For brokerage for insurance of large scale commercial risks and brokerage for reinsurance and brokerage for international marine, aviation, and transport insurance and reinsurance, service suppliers of Mauritius are permitted to establish wholly foreign owned subsidiaries.

I also need to point out that licences under the ‘All Insurance and Insurance Related Services’ sub-sector, will be issued by Chinese authorities to Mauritian operators with no economic needs test or quantitative limits on licences.

Mauritius can carry out financial services in China on a progressive basis. Representative offices of Mauritian banks in China could indeed explore trade in financial services perspective to facilitate transactions of Chinese investors in Mauritius and in Africa. This would further position our country as an innovative financial centre for Africa. Similarly, we do have in Mauritius, local banks which already have an agreement with China Union Pay. Such local banks should consider the possibility to open branches in Guangzhou; Pudong area in Shanghai (major financial centre) or Shenzhen (large industrial city). They could focus on financial transactions between on one side, Mauritius and China and on the other side, between China and Africa.

Furthermore, the Agreement provides for the development of a Renminbi clearing and settlement facility in Mauritius. This would consolidate our reputation as a regional centre for trading in Renminbi.

7.The AfCFTA is by all means the largest trade agreement in the world. What are the significant impacts to be expected for Mauritius?

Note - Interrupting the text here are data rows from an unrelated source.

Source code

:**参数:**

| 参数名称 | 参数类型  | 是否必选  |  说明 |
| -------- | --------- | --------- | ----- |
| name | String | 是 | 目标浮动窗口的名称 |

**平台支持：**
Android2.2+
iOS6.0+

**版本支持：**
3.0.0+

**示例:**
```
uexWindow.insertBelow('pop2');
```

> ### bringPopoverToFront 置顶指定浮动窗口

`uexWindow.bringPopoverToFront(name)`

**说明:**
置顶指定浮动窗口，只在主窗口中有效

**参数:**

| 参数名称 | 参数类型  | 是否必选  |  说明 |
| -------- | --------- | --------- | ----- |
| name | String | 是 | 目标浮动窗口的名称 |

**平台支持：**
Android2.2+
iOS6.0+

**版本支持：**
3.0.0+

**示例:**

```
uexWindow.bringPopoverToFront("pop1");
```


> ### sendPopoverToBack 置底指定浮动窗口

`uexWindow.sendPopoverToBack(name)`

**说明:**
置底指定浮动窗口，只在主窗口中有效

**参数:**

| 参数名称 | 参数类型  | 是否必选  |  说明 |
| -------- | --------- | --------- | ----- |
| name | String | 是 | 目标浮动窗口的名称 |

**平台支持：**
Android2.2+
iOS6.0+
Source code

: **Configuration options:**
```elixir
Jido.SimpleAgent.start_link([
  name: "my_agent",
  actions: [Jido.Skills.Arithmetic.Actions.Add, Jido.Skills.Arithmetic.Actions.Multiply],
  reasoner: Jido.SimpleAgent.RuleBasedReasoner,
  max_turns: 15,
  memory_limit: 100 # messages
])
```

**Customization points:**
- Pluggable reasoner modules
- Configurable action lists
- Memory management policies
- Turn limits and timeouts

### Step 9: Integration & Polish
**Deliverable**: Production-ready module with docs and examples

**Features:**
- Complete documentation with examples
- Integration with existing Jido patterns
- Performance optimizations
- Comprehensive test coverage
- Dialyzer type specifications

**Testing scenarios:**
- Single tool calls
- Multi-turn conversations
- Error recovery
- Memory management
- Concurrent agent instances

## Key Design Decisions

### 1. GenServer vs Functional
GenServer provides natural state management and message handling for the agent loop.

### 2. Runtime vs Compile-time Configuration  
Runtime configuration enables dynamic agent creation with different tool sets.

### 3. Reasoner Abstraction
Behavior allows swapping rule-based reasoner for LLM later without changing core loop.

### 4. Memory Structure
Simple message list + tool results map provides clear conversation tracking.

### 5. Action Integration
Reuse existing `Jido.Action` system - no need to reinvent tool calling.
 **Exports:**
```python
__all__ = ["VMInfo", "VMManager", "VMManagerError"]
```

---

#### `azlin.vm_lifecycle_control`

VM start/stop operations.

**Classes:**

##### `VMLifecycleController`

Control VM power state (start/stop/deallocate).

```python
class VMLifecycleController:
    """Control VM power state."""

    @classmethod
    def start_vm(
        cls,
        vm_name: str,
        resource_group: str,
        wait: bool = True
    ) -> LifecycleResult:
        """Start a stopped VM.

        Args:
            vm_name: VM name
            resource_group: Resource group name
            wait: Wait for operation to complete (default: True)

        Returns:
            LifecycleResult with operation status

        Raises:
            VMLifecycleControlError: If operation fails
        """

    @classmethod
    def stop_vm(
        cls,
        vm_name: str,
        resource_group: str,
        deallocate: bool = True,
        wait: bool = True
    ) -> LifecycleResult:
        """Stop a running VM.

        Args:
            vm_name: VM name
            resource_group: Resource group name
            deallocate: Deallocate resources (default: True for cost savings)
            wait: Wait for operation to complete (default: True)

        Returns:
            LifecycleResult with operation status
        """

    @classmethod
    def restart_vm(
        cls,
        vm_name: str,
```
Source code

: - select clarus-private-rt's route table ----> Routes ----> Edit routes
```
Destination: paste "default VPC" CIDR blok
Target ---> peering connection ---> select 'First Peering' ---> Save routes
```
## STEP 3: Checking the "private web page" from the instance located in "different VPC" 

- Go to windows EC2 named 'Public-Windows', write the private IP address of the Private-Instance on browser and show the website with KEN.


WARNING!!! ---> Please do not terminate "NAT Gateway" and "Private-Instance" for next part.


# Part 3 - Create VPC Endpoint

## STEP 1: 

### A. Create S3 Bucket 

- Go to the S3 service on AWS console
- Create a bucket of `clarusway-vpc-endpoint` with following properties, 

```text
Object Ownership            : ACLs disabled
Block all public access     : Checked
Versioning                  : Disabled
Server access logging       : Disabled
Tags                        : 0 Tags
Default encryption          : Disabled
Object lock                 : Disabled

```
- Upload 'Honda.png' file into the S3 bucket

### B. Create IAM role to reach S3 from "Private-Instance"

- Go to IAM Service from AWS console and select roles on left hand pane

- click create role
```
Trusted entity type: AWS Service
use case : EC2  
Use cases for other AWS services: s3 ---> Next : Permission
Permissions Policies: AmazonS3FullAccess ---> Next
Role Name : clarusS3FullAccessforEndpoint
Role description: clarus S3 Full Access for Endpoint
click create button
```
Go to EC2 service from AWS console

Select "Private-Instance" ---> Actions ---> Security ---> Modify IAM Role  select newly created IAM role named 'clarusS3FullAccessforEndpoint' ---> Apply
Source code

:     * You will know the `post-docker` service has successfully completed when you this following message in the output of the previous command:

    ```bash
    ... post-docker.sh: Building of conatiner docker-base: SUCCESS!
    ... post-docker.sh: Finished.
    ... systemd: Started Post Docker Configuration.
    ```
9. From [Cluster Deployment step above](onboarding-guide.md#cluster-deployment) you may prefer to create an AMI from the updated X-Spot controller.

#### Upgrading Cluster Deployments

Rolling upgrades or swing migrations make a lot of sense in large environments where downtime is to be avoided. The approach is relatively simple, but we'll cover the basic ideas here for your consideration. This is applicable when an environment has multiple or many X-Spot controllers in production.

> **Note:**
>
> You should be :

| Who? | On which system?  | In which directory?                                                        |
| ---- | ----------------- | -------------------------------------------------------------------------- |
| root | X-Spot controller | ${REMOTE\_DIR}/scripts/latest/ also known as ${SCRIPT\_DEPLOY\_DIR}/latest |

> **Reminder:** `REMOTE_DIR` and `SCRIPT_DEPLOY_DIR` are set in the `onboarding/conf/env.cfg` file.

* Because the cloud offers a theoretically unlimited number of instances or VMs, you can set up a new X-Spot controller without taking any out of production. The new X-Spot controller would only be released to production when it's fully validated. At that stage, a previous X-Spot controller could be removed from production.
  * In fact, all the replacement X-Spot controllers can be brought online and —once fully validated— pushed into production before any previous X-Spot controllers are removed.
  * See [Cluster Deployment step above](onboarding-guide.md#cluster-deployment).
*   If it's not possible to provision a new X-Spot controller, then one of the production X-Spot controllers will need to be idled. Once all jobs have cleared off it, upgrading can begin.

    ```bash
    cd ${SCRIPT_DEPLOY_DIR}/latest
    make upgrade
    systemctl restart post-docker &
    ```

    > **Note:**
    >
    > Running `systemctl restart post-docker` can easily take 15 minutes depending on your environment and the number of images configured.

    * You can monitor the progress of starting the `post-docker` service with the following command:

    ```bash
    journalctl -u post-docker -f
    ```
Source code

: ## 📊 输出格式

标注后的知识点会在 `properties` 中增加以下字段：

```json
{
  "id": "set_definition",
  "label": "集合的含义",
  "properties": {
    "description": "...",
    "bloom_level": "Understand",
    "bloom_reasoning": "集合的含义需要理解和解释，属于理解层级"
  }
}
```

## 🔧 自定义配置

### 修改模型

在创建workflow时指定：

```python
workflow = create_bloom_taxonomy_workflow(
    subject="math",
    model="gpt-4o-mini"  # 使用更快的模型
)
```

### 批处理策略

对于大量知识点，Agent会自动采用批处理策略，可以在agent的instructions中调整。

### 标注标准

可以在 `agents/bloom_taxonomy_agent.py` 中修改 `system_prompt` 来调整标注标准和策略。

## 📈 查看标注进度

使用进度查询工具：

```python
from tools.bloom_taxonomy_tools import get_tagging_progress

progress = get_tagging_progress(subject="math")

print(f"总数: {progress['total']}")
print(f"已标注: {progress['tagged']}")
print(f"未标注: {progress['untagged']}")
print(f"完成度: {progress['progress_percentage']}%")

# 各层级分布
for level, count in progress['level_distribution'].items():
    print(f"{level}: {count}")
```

The AFCFTA opens up a market of 1.3 billion consumers, with 55 participating African countries.  It is the largest in the world and is expected to increase intra African trade by nearly 40% to over 50% with the sole removal of tariffs on goods as per a study by the ECA.

Our objective is to use the AfCFTA to diversify our export market, consolidate our trade and investment relations with Africa and position Mauritius as a business hub for the African Markets.

Services sector are of upmost importance to Mauritius and the AfCFTA would unlock opportunities which Mauritius can take advantage of. Negotiations are currently ongoing and we are looking forward for more opening in the sectors currently being negotiated which include Business services, Financial Services, Communication Services, Tourism and Transport Services. Other sectors are to be negotiated in the future.  Mauritius has already invested in the services sector such as banking, insurance and tourism sector in some African countries.  Our professionals in the accounting, auditing and computer related services are already operating in some African Markets, in particular in the COMESA region.  The AfCFTA will open up more opportunities on a broader scale.

In terms of goods, Mauritius will have preferential access on some specific markets such as the Northern, Western and central African countries, where we do not have any preferential market access.

8. Are there any upcoming, significant bilateral agreements in the pipeline for Mauritius?

Mauritius –Indonesia PTA

Mauritius has started negotiations of a Preferential Trade Agreement (PTA), covering trade in goods with Indonesia The proposed agreement is expected to increase bilateral trade and improve investment opportunities.

We are currently deepening the interim Economic Partnership Agreement with the EU by expanding its scope through the inclusion of new sectors, namely trade in services and investment, sustainable development, Intellectual Property and Agriculture, Government procurement, amongst others.  It will be a new generation trade agreement, very broad in scope and depth.  It will open up new opportunities in the sectors mentioned.  We would embark in a similar process with the UK in the near future.  We have already submitted a proposal to negotiate a Free Trade Agreement with the Eurasian Customs Union, and have signified our interest to negotiate one with the US to ensure continuity of trade post AGOA in 2025.

Our focus now is on developing and implementing strategies jointly with the Economic Development Board(EDB) and the private sector to maximise on the opportunities under the recently concluded FTAs.